Haynes was a Harvard University Kennedy School Fellow in 2001 and he has published in The New York Times, The Economist, Comparative Strategy, and the Stanford Social Innovation Review. From 2000-01, Haynes had a White House appointment at the U.S. Department of State Policy Planning Staff and wrote for Secretary of State Madeleine Albright during visits to 30 countries abroad. He earned his Master’s in Politics and International Relations from Oxford University (2002) and a B.A. in International Relations from the College of William and Mary (1993).
Michael Wakin
Michael Wakin is in the final year of his international relations D.Phil. at the University of Oxford, specializing in international political economy. His research investigates why some crisis-struck countries receive International Monetary Fund (IMF) bailouts right away while others wait much longer for financial assistance. It is a comparative case study analysis that foregrounds domestic distributional politics and interest group contestation in borrowing governments’ process to implement IMF conditionality and receive Executive Board approval. Michael is also the Senior Editor for Global Politics at the Oxford Political Review and an Editorial Assistant at Perspectives on Politics. Originally from New York City, he has prior work experiences at the U.S. Department of the Treasury and the Associated Press. As a journalist, Michael has reported from around the world, including Argentina, Lebanon, South Africa, Netherlands, Spain, the United Arab Emirates, and the United Kingdom. Michael was awarded the 2024 Overseas Press Club Foundation Scholar Award. For his full body of work including his publications see https://michaelwakin.com/.
Radik Sadykov
Radik Sadykov, PhD is a Visiting Scholar at the Ralph Bunche Institute for International Studies. He is a sociologist specializing in qualitative research on work, professions, health, and social change in post-Soviet contexts.He holds a PhD in Sociology from the Higher School of Economics (Moscow), where his dissertation examined the professionalization of alternative medicine in Russian healthcare. He previously taught sociology at the Higher School of Economics and participated in a range of Russian and international research projects on work, professions, housing, and social cohesion in post-socialist contexts.
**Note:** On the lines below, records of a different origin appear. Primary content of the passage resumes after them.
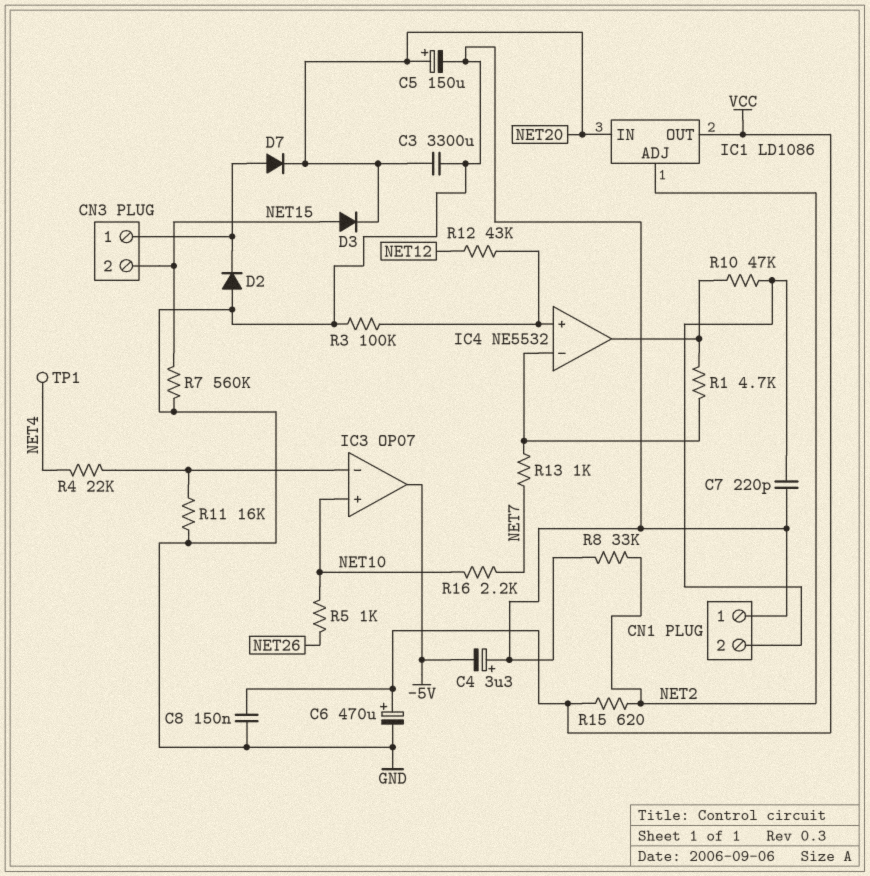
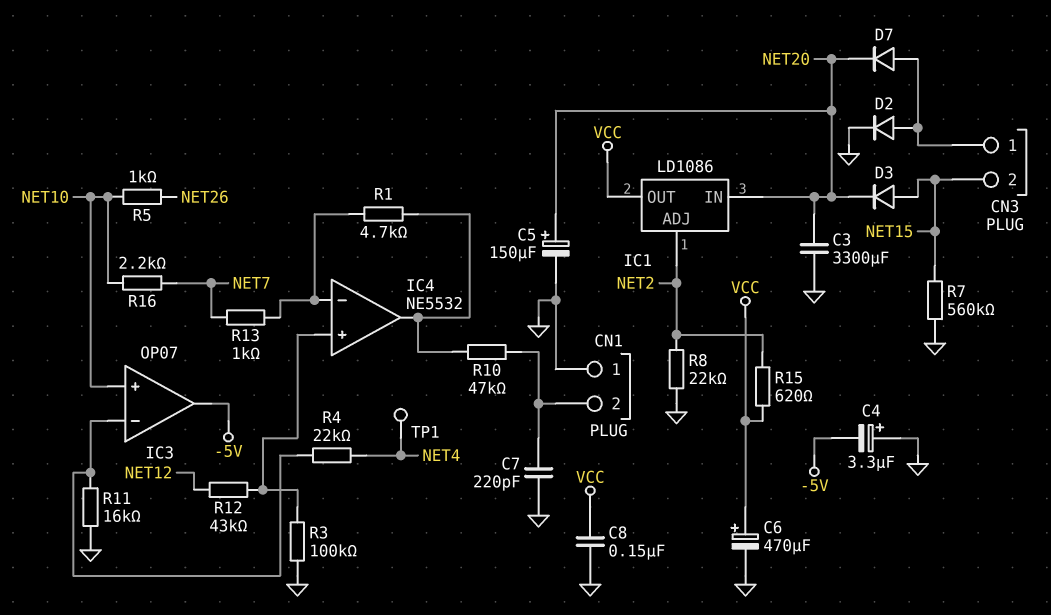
D2: diode (A GND, K CN3/1) -> diode (A CN3/1, K GND)
R8: 33k (GND, NET2) -> 22k (GND, NET2)

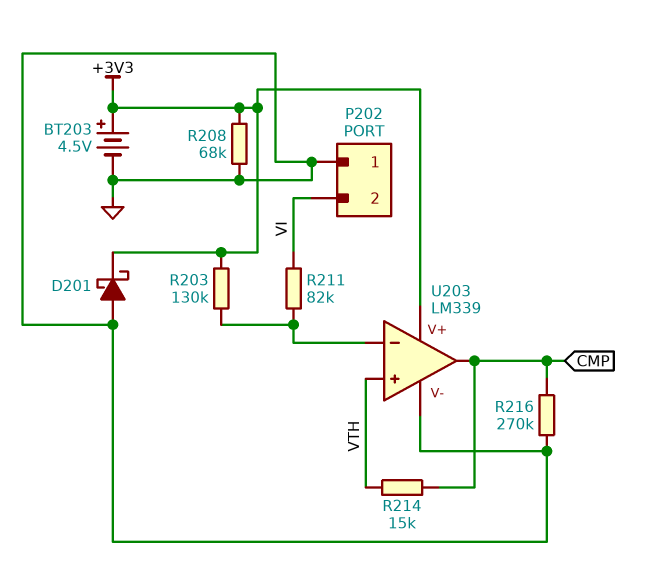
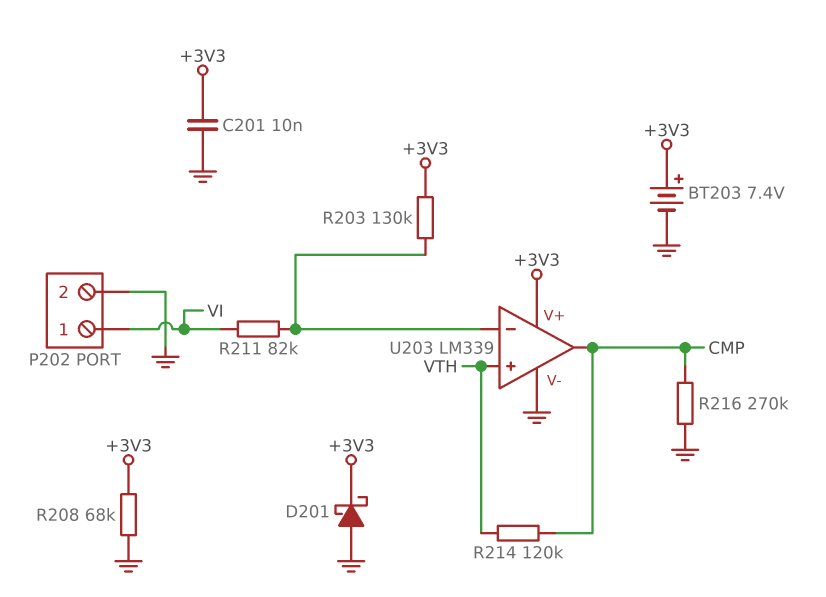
BT203: 4.5V (plus +3V3, minus GND) -> 7.4V (plus +3V3, minus GND)
C201: none -> 10nF (+3V3, GND)
P202 pin 1: GND -> VI
P202 pin 2: VI -> GND
R214: 15k (CMP, VTH) -> 120k (CMP, VTH)

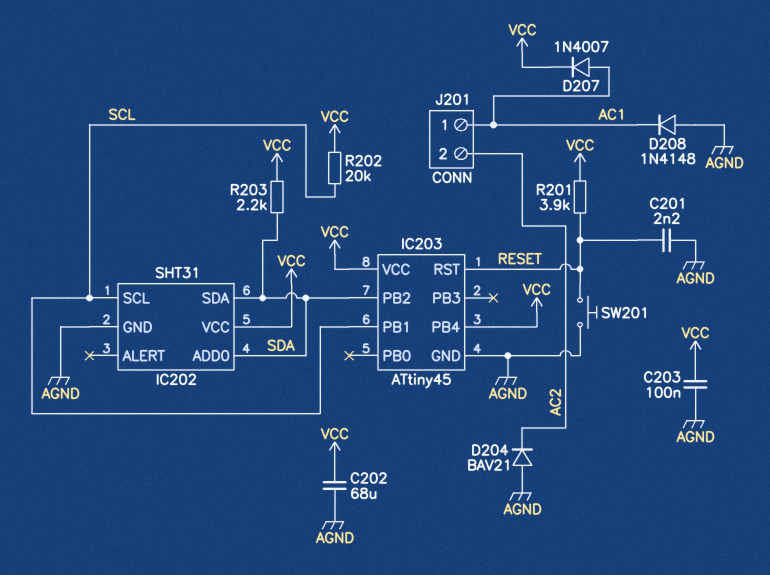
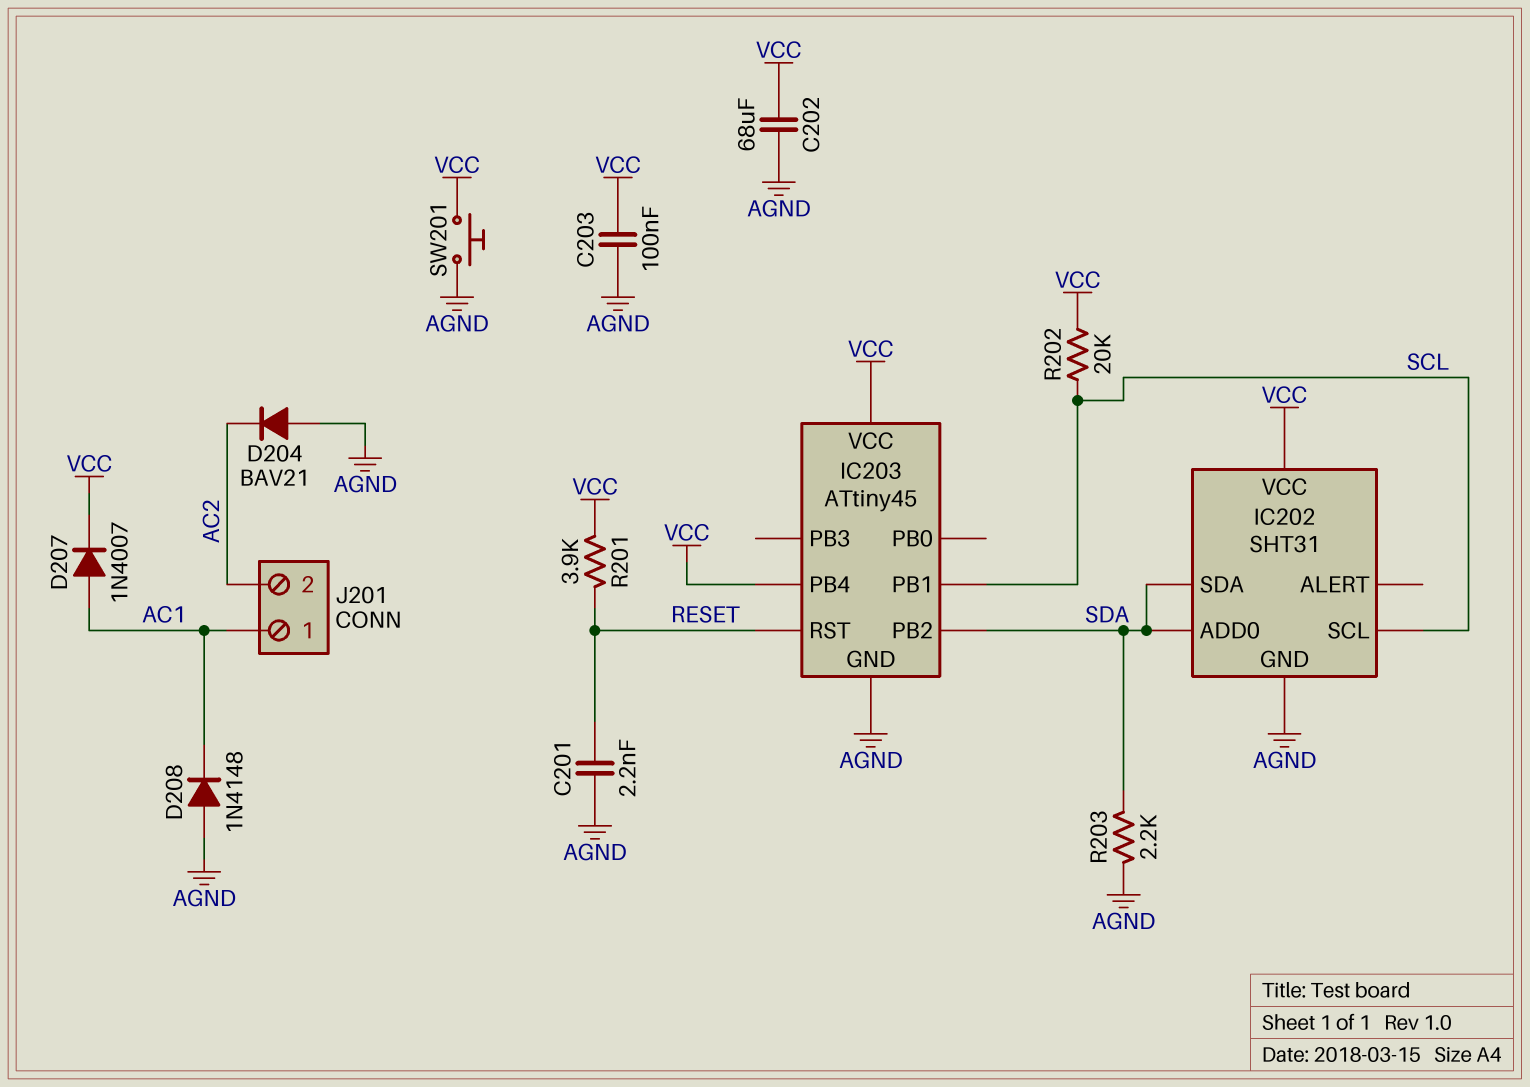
R203: 2.2k (SDA, VCC) -> 2.2k (AGND, SDA)
SW201: button (AGND, RESET) -> button (AGND, VCC)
He also served as Executive Secretary of the Journal of Social Policy Studies.
Since 2022, he has been based in Finland and has been involved in research at universities in Finland and the United States.At RBIIS, he is working on an ethnographic project on work and industrial change in Russian company towns, based on fieldwork in the automobile manufacturing center of Togliatti.
Stefan Tschauko
For more than a decade, Dr. Stefan Tschauko has been studying communications issues at the United Nations. In collaboration with the UN’s communications department, he also analyzed the UN’s approach to branding and social media. His analyses contributed to the restructuring of the UN’s social media workflow and to reviews of branding strategies across the UN system. Stefan has taught at Brown, Columbia, Harvard, Tufts, George Washington, and Fairleigh Dickinson Universities as well as Sciences Po in Paris. He has also held workshops on graphic design and on personal knowledge management at Columbia, Harvard, The Fletcher School, and the International Studies Association. Previously, he worked at a branding and graphic design company in Vienna and at the United Nations Alliance of Civilizations in NYC.
Stefan earned degrees in International Relations (PhD, MALD) from The Fletcher School of Law and Diplomacy, in International Management (MS, CEMS) from the University of Economics and Business in Vienna, and in Information Management (DI FH) from FH Joanneum in Graz, Austria. He spent exchange semesters at Sciences Po in Paris, Koç University in Istanbul, and the University of Portsmouth in the UK.